For motor circuits with 15 kA prospective fault current and a 63 A MCB with 0.02 s magnetic trip time, the minimum copper XLPE conductor size is:
S ≥ √(15000² × 0.02) / 143
S ≥ √(4,500,000) / 143
S ≥ 2121 / 143
S ≥ 14.8 mm² → select 16 mm²Worked Example: 3-Phase 400 V, 75 kW Motor, 80 m Run, XLPE in Conduit, 40°C
This example demonstrates the complete four-gate sizing sequence for a real-world motor circuit.
Given parameters:
| Parameter | Value |
|---|---|
| Supply | 3-phase, 400 V, 50 Hz |
| Motor rated power | 75 kW |
| Full-load current (nameplate) | 140 A |
| Power factor | 0.86 |
| Cable route length | 80 m |
| Cable type | 4-core Cu/XLPE/SWA (X-90) |
| Installation method | Enclosed in conduit in air (Table 3, Column 4) |
| Ambient temperature | 40°C |
| Number of grouped circuits | 3 (all in same conduit run) |
| Prospective fault current | 18 kA |
| Protective device | 160 A MCCB, 0.03 s clearing at 18 kA |
Gate 1 — Current capacity:
Design current: I_b = 140 A (from nameplate)
Protective device: I_n = 160 A (next standard rating ≥ 140 A)
Derating factors (AS/NZS 3008.1.1:2025):
k_temp = 1.00 (Table 22, 40°C ambient is reference for air)
k_group = 0.70 (Table 22, 3 circuits in conduit)
Required cable capacity:
I_z ≥ I_n / (k_temp × k_group)
I_z ≥ 160 / (1.00 × 0.70)
I_z ≥ 228.6 A
From Table 3, Column 4, X-90 multicore copper:
50 mm² → 192 A (FAIL)
70 mm² → 246 A (PASS)
Gate 1 result: 70 mm² minimum
Gate 2 — Voltage drop:
From AS/NZS 3008.1.1 Table 30, 70 mm² 3-phase XLPE:
Voltage drop = 0.599 mV/A/m (at 0.86 PF)
ΔV = I_b × L × z_c / 1000
ΔV = 140 × 80 × 0.599 / 1000
ΔV = 6.71 V
ΔV% = 6.71 / 400 × 100 = 1.68%
Allowable: 5% total (Clause 3.6.2) → 1.68% PASS
Gate 2 result: 70 mm² is adequate for voltage drop
Gate 3 — Short-circuit withstand:
S ≥ √(I² × t) / k
S ≥ √(18000² × 0.03) / 143
S ≥ √(9,720,000) / 143
S ≥ 3117.7 / 143
S ≥ 21.8 mm²
Gate 3 result: 25 mm² minimum → 70 mm² PASS
Gate 4 — Earth fault loop impedance:
Maximum Zs for 160 A MCCB (0.4 s disconnection):
Zs_max = U₀ / I_a = 230 / 800 = 0.2875 Ω
Cable impedance (phase + earth) for 70 mm² at 80 m:
Z_cable = 2 × L × (R₁ + R₂) / 1000
Z_cable = 2 × 80 × 0.342 / 1000 = 0.0547 Ω
Add source impedance (Ze = 0.10 Ω typical):
Zs = Ze + Z_cable = 0.10 + 0.0547 = 0.1547 Ω
0.1547 Ω < 0.2875 Ω → PASS
Gate 4 result: 70 mm² PASS
Final selection: 70 mm² Cu/XLPE/SWA, 4-core. The governing criterion is Gate 1 (current capacity with grouping derating). All other gates pass comfortably.

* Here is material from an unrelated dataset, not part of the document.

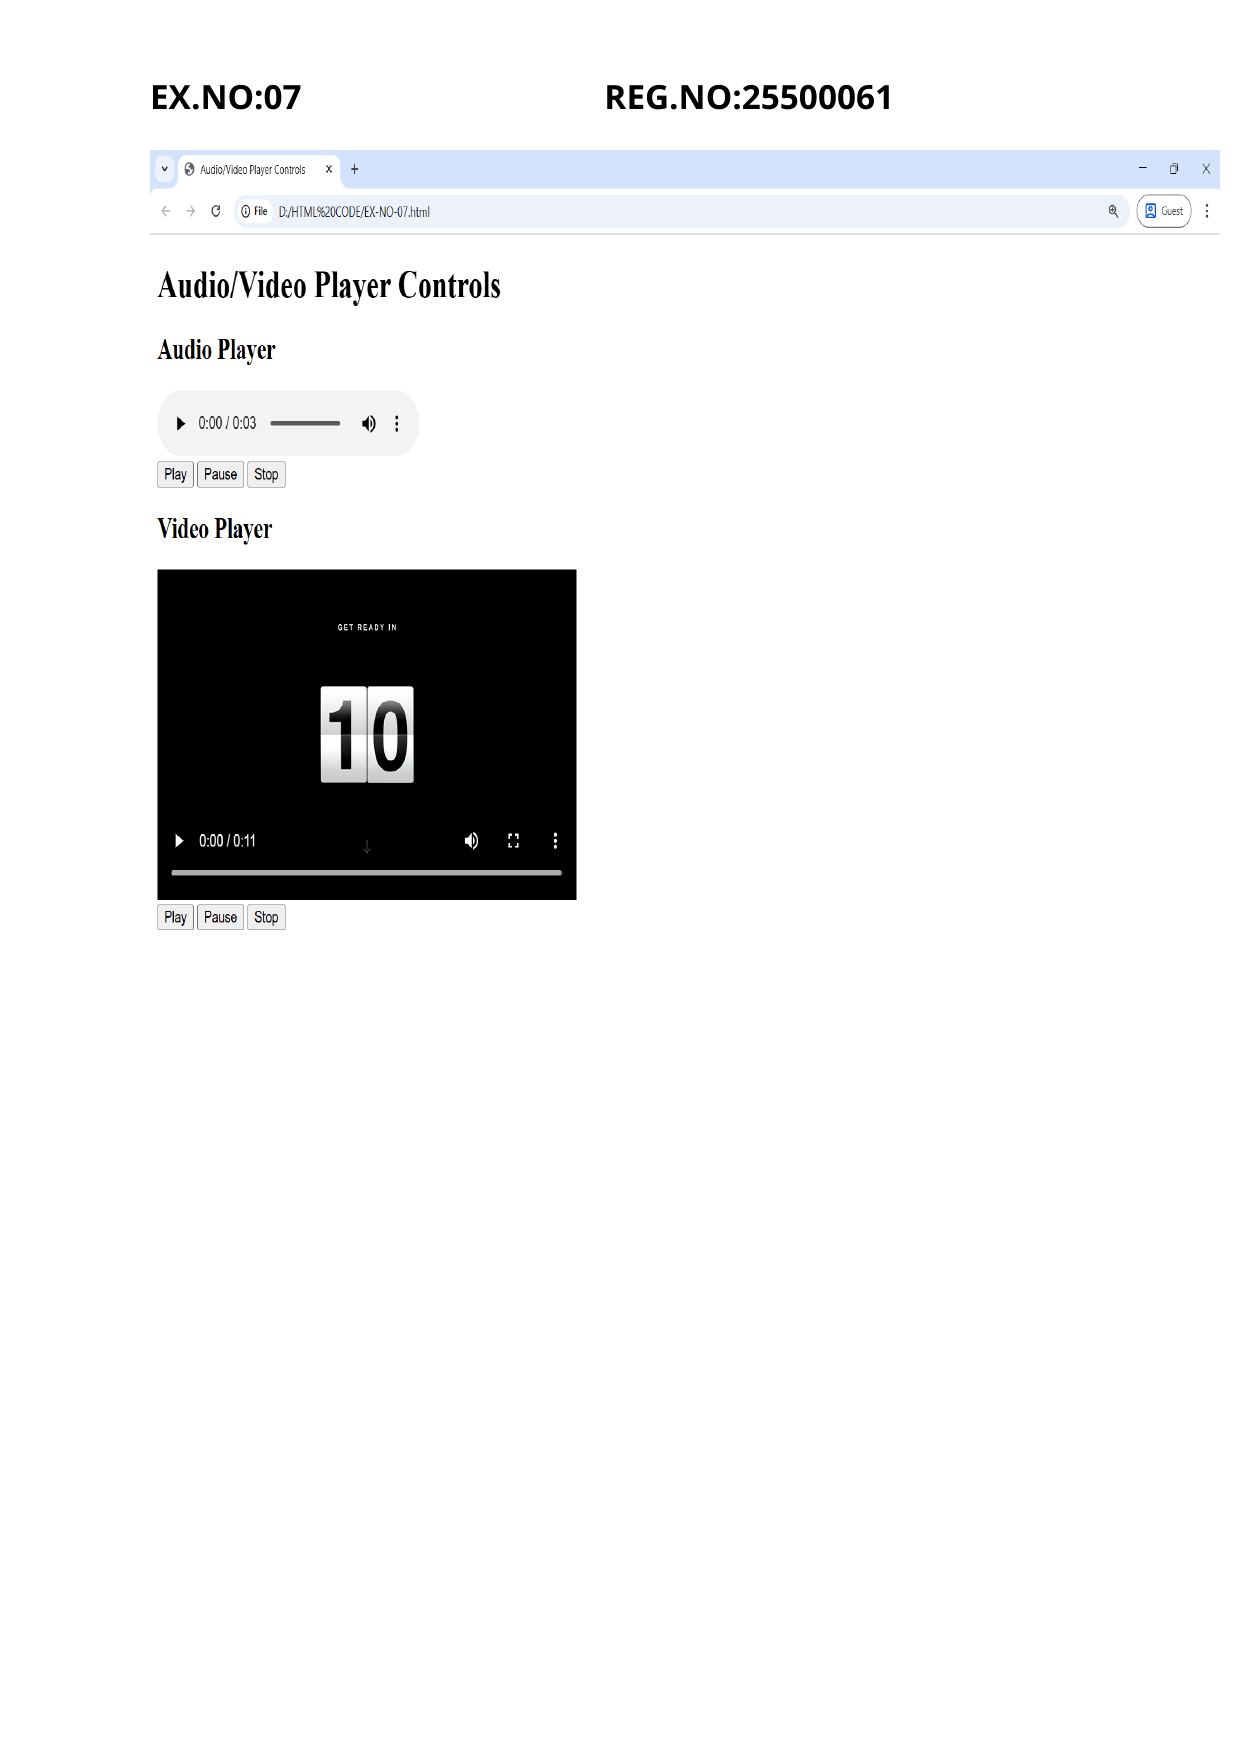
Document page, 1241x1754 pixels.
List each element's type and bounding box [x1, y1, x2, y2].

picture [150, 150, 1221, 944]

ECalPro reports the margin for each gate so engineers can assess the robustness of the selection.
How ECalPro Implements the Standard
ECalPro stores the complete AS/NZS 3008.1.1:2025 table dataset as structured Python dictionaries in backend/app/standards/asnzs3008/. Each table is a separate module with full column and row definitions, enabling precise lookups without interpolation errors.

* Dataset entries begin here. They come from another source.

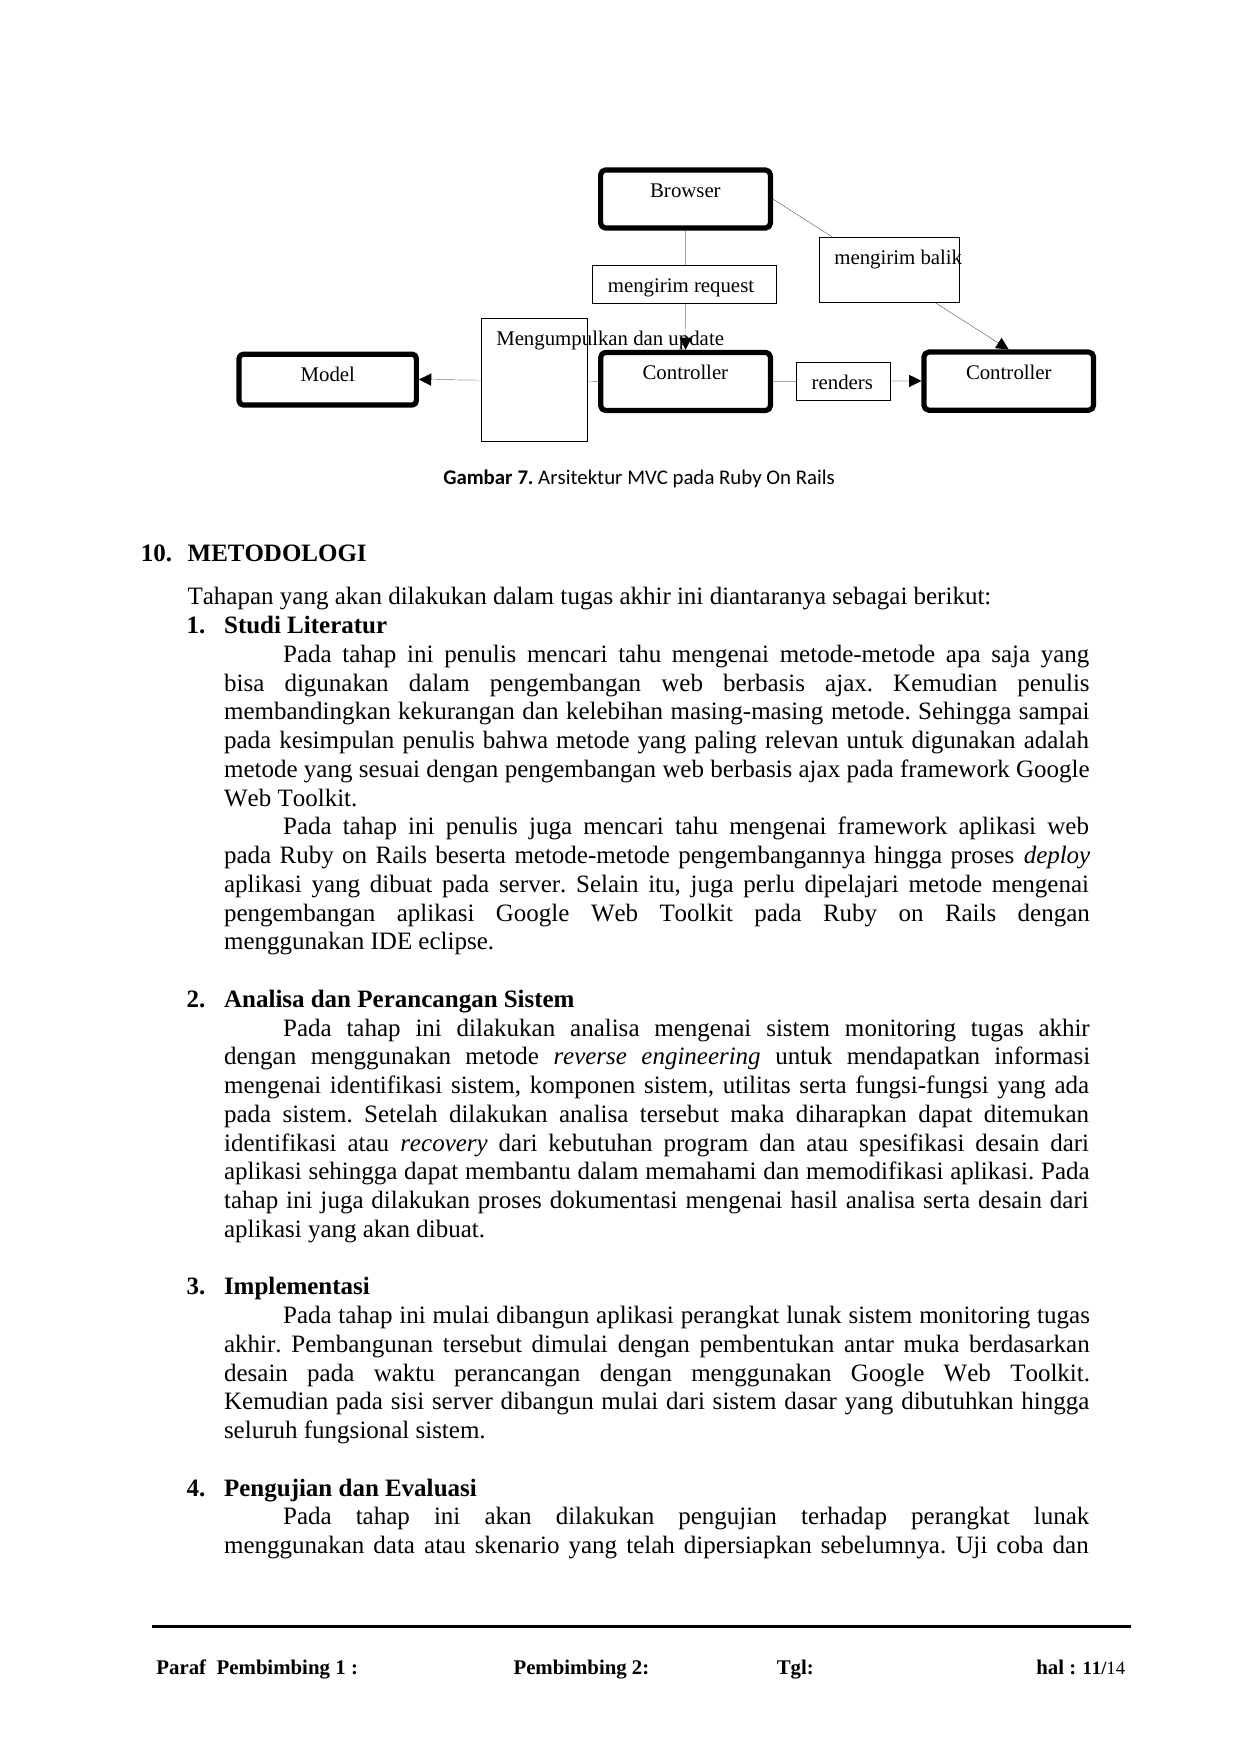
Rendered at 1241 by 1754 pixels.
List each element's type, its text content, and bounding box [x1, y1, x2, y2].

text Pada tahap ini penulis mencari tahu mengenai metode-metode apa saja yang bisa digunakan dalam pengembangan web berbasis ajax. Kemudian penulis membandingkan kekurangan dan kelebihan masing-masing metode. Sehingga sampai pada kesimpulan penulis bahwa metode yang paling relevan untuk digunakan adalah metode yang sesuai dengan pengembangan web berbasis ajax pada framework Google Web Toolkit. [224, 639, 1090, 811]
text Tahapan yang akan dilakukan dalam tugas akhir ini diantaranya sebagai berikut: [187, 581, 1090, 610]
list Implementasi [186, 1271, 1090, 1300]
list METODOLOGI [141, 538, 1090, 567]
text Pada tahap ini dilakukan analisa mengenai sistem monitoring tugas akhir dengan menggunakan metode reverse engineering untuk mendapatkan informasi mengenai identifikasi sistem, komponen sistem, utilitas serta fungsi-fungsi yang ada pada sistem. Setelah dilakukan analisa tersebut maka diharapkan dapat ditemukan identifikasi atau recovery dari kebutuhan program dan atau spesifikasi desain dari aplikasi sehingga dapat membantu dalam memahami dan memodifikasi aplikasi. Pada tahap ini juga dilakukan proses dokumentasi mengenai hasil analisa serta desain dari aplikasi yang akan dibuat. [224, 1013, 1090, 1243]
text Pada tahap ini penulis juga mencari tahu mengenai framework aplikasi web pada Ruby on Rails beserta metode-metode pengembangannya hingga proses deploy aplikasi yang dibuat pada server. Selain itu, juga perlu dipelajari metode mengenai pengembangan aplikasi Google Web Toolkit pada Ruby on Rails dengan menggunakan IDE eclipse. [224, 811, 1090, 955]
list Pengujian dan Evaluasi [186, 1473, 1090, 1501]
list Studi Literatur [186, 610, 1090, 639]
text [224, 1501, 1090, 1559]
text Pada tahap ini mulai dibangun aplikasi perangkat lunak sistem monitoring tugas akhir. Pembangunan tersebut dimulai dengan pembentukan antar muka berdasarkan desain pada waktu perancangan dengan menggunakan Google Web Toolkit. Kemudian pada sisi server dibangun mulai dari sistem dasar yang dibutuhkan hingga seluruh fungsional sistem. [224, 1300, 1090, 1444]
text Gambar 7. Arsitektur MVC pada Ruby On Rails [187, 464, 1090, 489]
list Analisa dan Perancangan Sistem [186, 984, 1090, 1013]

The calculation engine follows a strict sequence:
- Validate all inputs against Pydantic schemas (cable type, installation method, ambient conditions)

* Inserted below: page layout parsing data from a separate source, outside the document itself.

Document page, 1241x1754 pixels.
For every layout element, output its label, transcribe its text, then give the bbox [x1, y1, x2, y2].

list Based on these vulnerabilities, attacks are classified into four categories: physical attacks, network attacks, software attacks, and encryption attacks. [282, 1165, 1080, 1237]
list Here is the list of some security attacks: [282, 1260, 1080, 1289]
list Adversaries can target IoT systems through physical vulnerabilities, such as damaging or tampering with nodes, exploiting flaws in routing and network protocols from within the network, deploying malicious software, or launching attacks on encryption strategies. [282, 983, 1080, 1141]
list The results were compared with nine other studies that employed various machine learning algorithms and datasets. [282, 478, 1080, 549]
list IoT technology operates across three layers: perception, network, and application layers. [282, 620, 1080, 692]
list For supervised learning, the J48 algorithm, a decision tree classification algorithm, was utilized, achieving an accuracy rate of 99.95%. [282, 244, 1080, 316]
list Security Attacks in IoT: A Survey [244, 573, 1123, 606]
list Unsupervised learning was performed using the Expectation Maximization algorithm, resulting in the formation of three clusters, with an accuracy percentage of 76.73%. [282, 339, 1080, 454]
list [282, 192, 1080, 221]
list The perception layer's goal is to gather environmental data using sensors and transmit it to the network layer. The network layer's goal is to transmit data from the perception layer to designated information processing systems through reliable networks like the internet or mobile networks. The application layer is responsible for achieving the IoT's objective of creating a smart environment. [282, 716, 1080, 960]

- Look up the base current rating from Table 3/13/14 for the selected installation method
- Apply the derating cascade per Clause 3.2.3, documenting each factor with its source table, row, and column reference
- Iterate through standard cable sizes to find the smallest size satisfying all four gates
- Generate the result with intermediate steps, equation numbers, and traffic-light pass/fail indicators
Every output line references a specific clause, table, row, and column. For example:
Grouping derating factor: 0.70
Source: AS/NZS 3008.1.1:2025, Table 22, Row "3 circuits",
Column "Enclosed in conduit"
This level of traceability is essential for engineering sign-off and regulatory compliance. ECalPro's PDF reports include these references in a format that auditors and certifying authorities can verify directly against the standard.